Uses medicines to prevent some tumors from getting the hormones they need to grow.

What is hormonal therapy?

Similar to chemotherapy, hormonal therapy is a type of treatment that uses medicines to fight cancer. These medicines are designed to keep certain types of cancerous cells from getting the natural hormones they need to grow.

How does it work?

There are several medicines that may be used in hormonal therapy, depending on your type of cancer. The medicines stop or slow the growth of the cancer by either preventing your body from producing natural hormones or by altering the function of these hormones in the body.

Tamoxifen, for example, is a type of hormonal therapy medicine that is sometimes used to treat early breast cancers or metastatic breast cancers. The medicine works by blocking the effects of the female hormone, estrogen, which some breast tumors need to grow.

Medicines used in hormonal therapy may be delivered to the bloodstream through a small pellet implanted under the skin, an injection (shot), or a pill taken orally.

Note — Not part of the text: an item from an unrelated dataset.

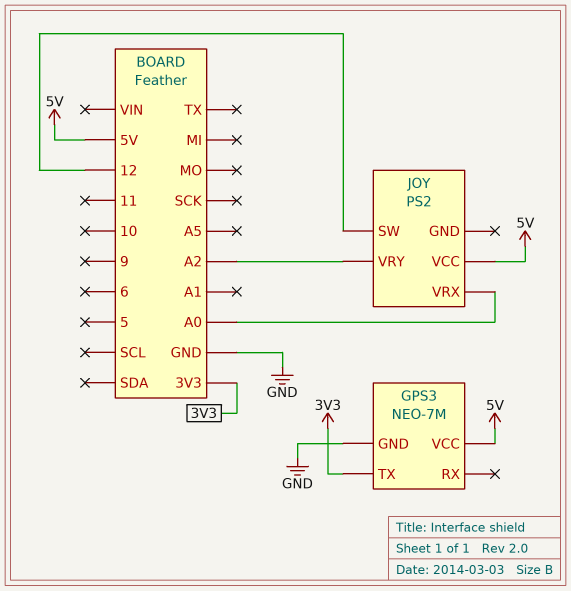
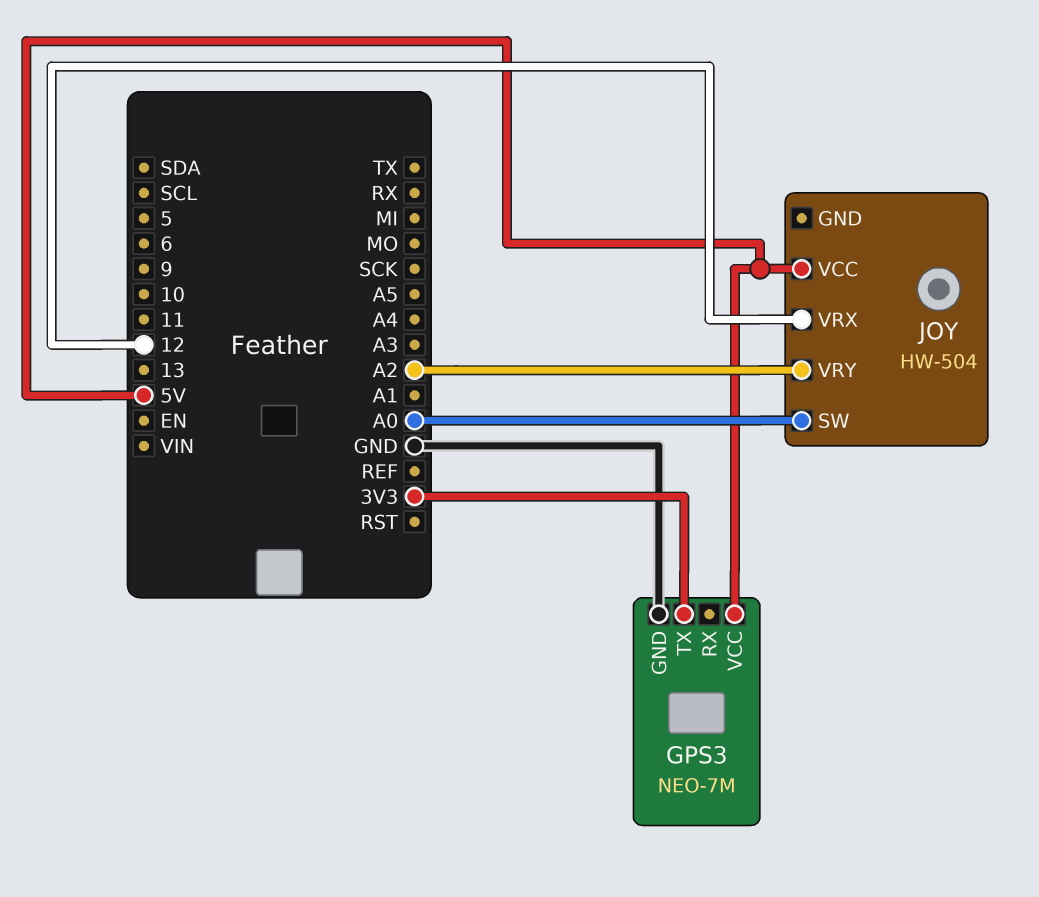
JOY: PS2 -> HW-504
JOY pin SW: 12 -> A0
JOY pin VRX: A0 -> 12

Surgery to remove the organs that produce natural hormones is another form of hormonal therapy. The ovaries are the organs in women that produce female hormones estrogen and progesterone. Testicles are the male organs that produce the testosterone hormone.

Hormonal therapy is also often used in combination with other types of chemotherapy.

Who receives hormonal therapy?

Hormonal therapy is most often used in the treatment of breast cancer and prostate cancer.